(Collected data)
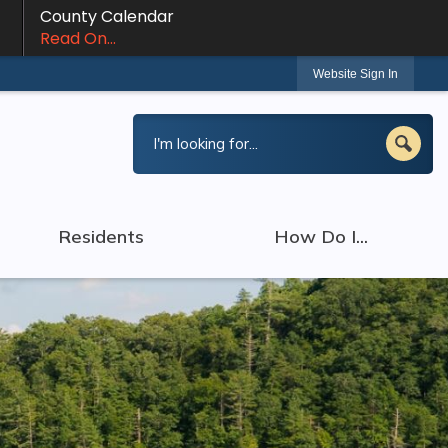
County Calendar
Read On...
Website Sign In
Residents
How Do I...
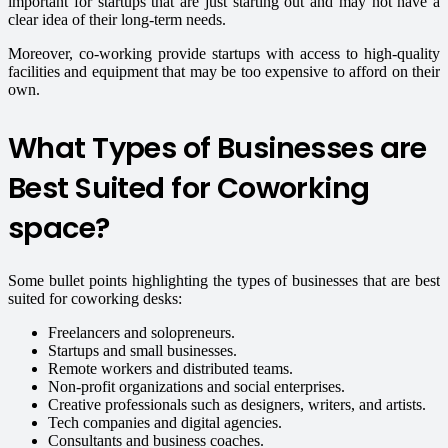
important for startups that are just starting out and may not have a
clear idea of their long-term needs.
Moreover, co-working provide startups with access to high-quality
facilities and equipment that may be too expensive to afford on their
own.
What Types of Businesses are
Best Suited for Coworking
space?
Some bullet points highlighting the types of businesses that are best
suited for coworking desks:
Freelancers and solopreneurs.
Startups and small businesses.
Remote workers and distributed teams.
Non-profit organizations and social enterprises.
Creative professionals such as designers, writers, and artists.
Tech companies and digital agencies.
Consultants and business coaches.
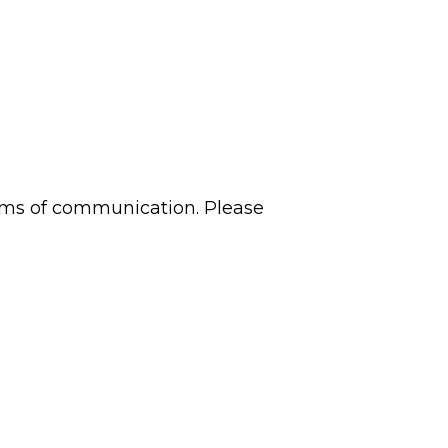
 forms of communication. Please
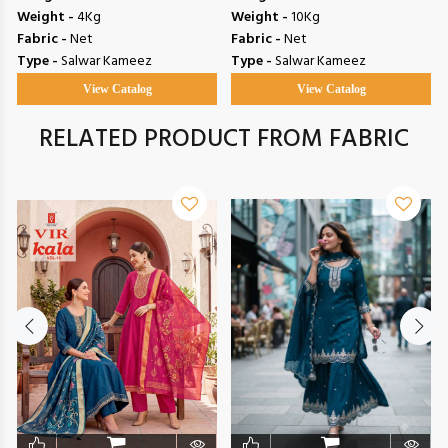
Weight -
4Kg
Weight -
10Kg
Fabric -
Net
Fabric -
Net
Type -
Salwar Kameez
Type -
Salwar Kameez
View Catalog
View Catalog
RELATED PRODUCT FROM FABRIC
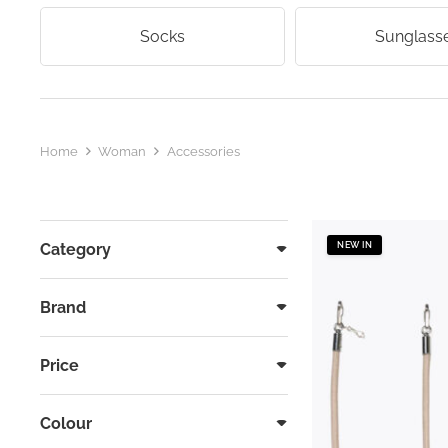
Socks
Sunglass
Home
Woman
Accessories
Category
NEW IN
Brand
Price
Colour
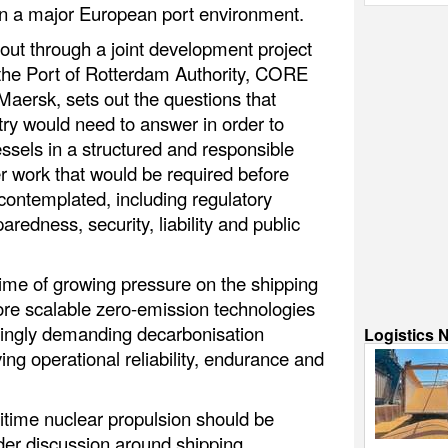
in a major European port environment.
out through a joint development project
, the Port of Rotterdam Authority, CORE
aersk, sets out the questions that
try would need to answer in order to
sels in a structured and responsible
her work that would be required before
contemplated, including regulatory
edness, security, liability and public
time of growing pressure on the shipping
more scalable zero-emission technologies
singly demanding decarbonisation
Logistics 
ng operational reliability, endurance and
itime nuclear propulsion should be
ider discussion around shipping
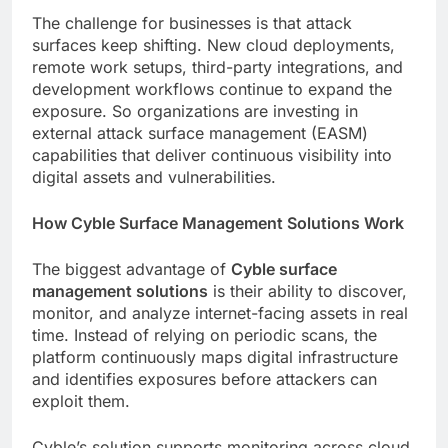
The challenge for businesses is that attack
surfaces keep shifting. New cloud deployments,
remote work setups, third-party integrations, and
development workflows continue to expand the
exposure. So organizations are investing in
external attack surface management (EASM)
capabilities that deliver continuous visibility into
digital assets and vulnerabilities.
How Cyble Surface Management Solutions Work
The biggest advantage of
Cyble surface
management solutions
is their ability to discover,
monitor, and analyze internet-facing assets in real
time. Instead of relying on periodic scans, the
platform continuously maps digital infrastructure
and identifies exposures before attackers can
exploit them.
Cyble’s solution supports monitoring across cloud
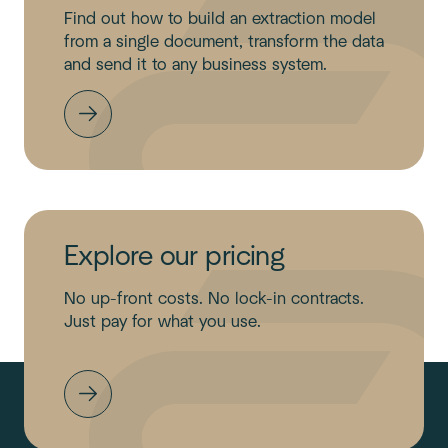
Find out how to build an extraction model
from a single document, transform the data
and send it to any business system.
Explore our pricing
No up-front costs. No lock-in contracts.
Just pay for what you use.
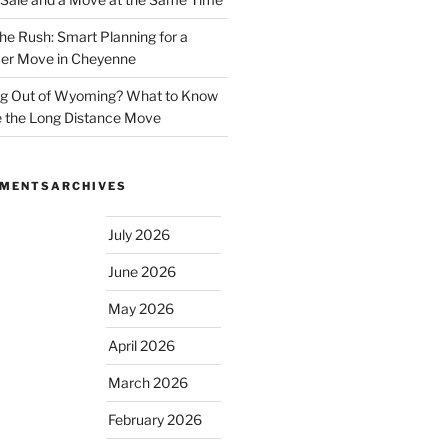
he Rush: Smart Planning for a
r Move in Cheyenne
g Out of Wyoming? What to Know
 the Long Distance Move
MMENTS
ARCHIVES
July 2026
June 2026
May 2026
April 2026
March 2026
February 2026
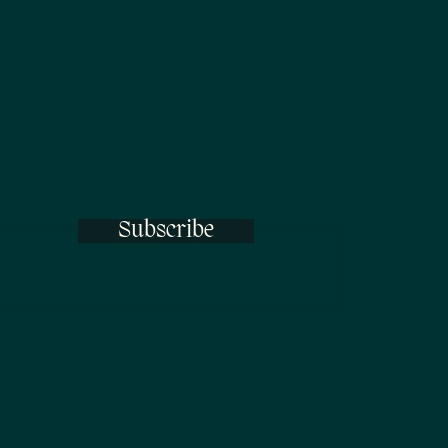
Subscribe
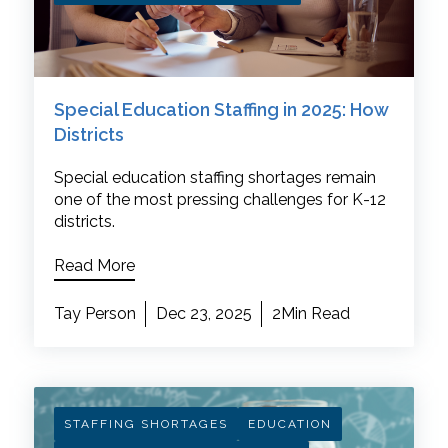
Special Education Staffing in 2025: How
Districts
Special education staffing shortages remain
one of the most pressing challenges for K-12
districts.
Read More
Tay Person
Dec 23, 2025
2Min Read
STAFFING SHORTAGES
EDUCATION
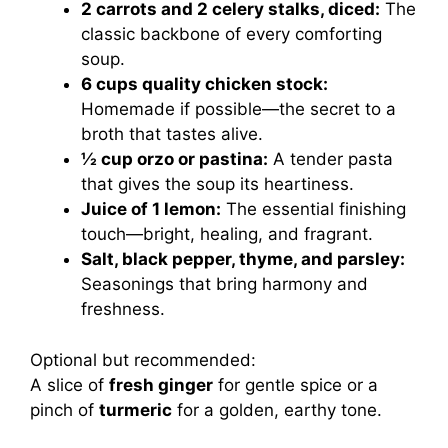
2 carrots and 2 celery stalks, diced:
The
classic backbone of every comforting
soup.
6 cups quality chicken stock:
Homemade if possible—the secret to a
broth that tastes alive.
½ cup orzo or pastina:
A tender pasta
that gives the soup its heartiness.
Juice of 1 lemon:
The essential finishing
touch—bright, healing, and fragrant.
Salt, black pepper, thyme, and parsley:
Seasonings that bring harmony and
freshness.
Optional but recommended:
A slice of
fresh ginger
for gentle spice or a
pinch of
turmeric
for a golden, earthy tone.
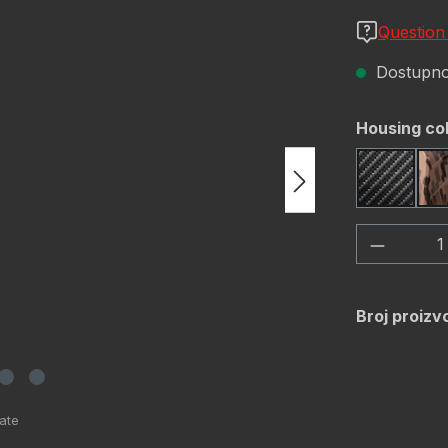
Question
Dostupno,
Odaberi
Housing co
Carbon 
Količina
Broj proizv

(WORK REQUEST) Please return the records above exactly as written, dropping every picture.

(RESULT OF THE TASK)
County Calendar
Read On...
Website Sign In
Residents
How Do I...
important for startups that are just starting out and may not have a
clear idea of their long-term needs.
Moreover, co-working provide startups with access to high-quality
facilities and equipment that may be too expensive to afford on their
own.
What Types of Businesses are
Best Suited for Coworking
space?
Some bullet points highlighting the types of businesses that are best
suited for coworking desks:
Freelancers and solopreneurs.
Startups and small businesses.
Remote workers and distributed teams.
Non-profit organizations and social enterprises.
Creative professionals such as designers, writers, and artists.
Tech companies and digital agencies.
Consultants and business coaches.
 forms of communication. Please
Weight -
4Kg
Weight -
10Kg
Fabric -
Net
Fabric -
Net
Type -
Salwar Kameez
Type -
Salwar Kameez
View Catalog
View Catalog
RELATED PRODUCT FROM FABRIC
Socks
Sunglass
Home
Woman
Accessories
Category
NEW IN
Brand
Price
Colour
in a major European port environment.
out through a joint development project
, the Port of Rotterdam Authority, CORE
aersk, sets out the questions that
try would need to answer in order to
sels in a structured and responsible
her work that would be required before
contemplated, including regulatory
edness, security, liability and public
time of growing pressure on the shipping
more scalable zero-emission technologies
singly demanding decarbonisation
Logistics 
ng operational reliability, endurance and
itime nuclear propulsion should be
ider discussion around shipping
The challenge for businesses is that attack
surfaces keep shifting. New cloud deployments,
remote work setups, third-party integrations, and
development workflows continue to expand the
exposure. So organizations are investing in
external attack surface management (EASM)
capabilities that deliver continuous visibility into
digital assets and vulnerabilities.
How Cyble Surface Management Solutions Work
The biggest advantage of
Cyble surface
management solutions
is their ability to discover,
monitor, and analyze internet-facing assets in real
time. Instead of relying on periodic scans, the
platform continuously maps digital infrastructure
and identifies exposures before attackers can
exploit them.
Cyble’s solution supports monitoring across cloud
Find out how to build an extraction model
from a single document, transform the data
and send it to any business system.
Explore our pricing
No up-front costs. No lock-in contracts.
Just pay for what you use.
he Rush: Smart Planning for a
r Move in Cheyenne
g Out of Wyoming? What to Know
 the Long Distance Move
MMENTS
ARCHIVES
July 2026
June 2026
May 2026
April 2026
March 2026
February 2026
Subscribe
Special Education Staffing in 2025: How
Districts
Special education staffing shortages remain
one of the most pressing challenges for K-12
districts.
Read More
Tay Person
Dec 23, 2025
2Min Read
STAFFING SHORTAGES
EDUCATION
2 carrots and 2 celery stalks, diced:
The
classic backbone of every comforting
soup.
6 cups quality chicken stock:
Homemade if possible—the secret to a
broth that tastes alive.
½ cup orzo or pastina:
A tender pasta
that gives the soup its heartiness.
Juice of 1 lemon:
The essential finishing
touch—bright, healing, and fragrant.
Salt, black pepper, thyme, and parsley:
Seasonings that bring harmony and
freshness.
Optional but recommended:
A slice of
fresh ginger
for gentle spice or a
pinch of
turmeric
for a golden, earthy tone.
Question
Dostupno,
Odaberi
Housing co
Carbon 
Količina
Broj proizv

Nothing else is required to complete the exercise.